I have a situation where 2 processes use a gpu but are separated by a process that does not. I don’t want them to be going at the same time and fighting over the gpu. I know about making fake state dependencies but I don’t think that’s what I need here because the outputs do depend on one another. Consider this
process gpu1 {
input:
path sample
output:
tuple val("${sample}"), path(result1)
script:
"""
gpu using process "${sample}" > result1
"""
}
process no_gpu {
input:
tuple val(sample), path(result1)
output:
tuple val("${sample}"), path(result2)
script:
"""
non-gpu using process "${result1}"> result2
"""
}
process gpu2 {
input:
tuple val(sample), path(result2)
output:
tuple val("${sample}"), path(result3)
script:
"""
gpu using process 2 "${result2}" > result3
"""
}
workflow {
gpu1(some_input_ch)
no_gpu(gpu1.out).collect() | gpu2
}
I’d like gpu2 to wait until all gpu1 are done. no_gpu is fast so I equated that gpu1 being done so I thought I would use collect to wait until all no_gpu are done but I see it outputs a value channel and then I get an error Input tuple does not match tuple declaration in process gpu2. What is the move here? Is collect not what I want? Or should I be trying to transform the output of collect into a tuple?

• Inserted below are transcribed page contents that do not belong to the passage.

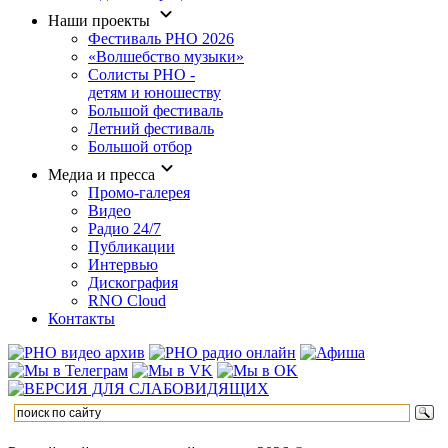
Наши проекты
Фестиваль РНО 2026
«Волшебство музыки»
Солисты РНО -
детям и юношеству
Большой фестиваль
Летний фестиваль
Большой отбор
Медиа и пресса
Промо-галерея
Видео
Радио 24/7
Публикации
Интервью
Дискография
RNO Cloud
Контакты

The collect operator (or some other equivalent channel operator) is what you’re looking for but, as you mentioned, you need to either change the next process to accept the new channel format, or use other channel operators to convert this output channel into the format that the next process is waiting for.
Ah my mistake, the output is actually just a single list of 4 things. What I was having trouble with is how to get these things into pairs, namely this
into a channel that contains individual tuples as outputs, which is what the next process is expecting. Thank you for the support, one day I’ll be good enough to give back to the community.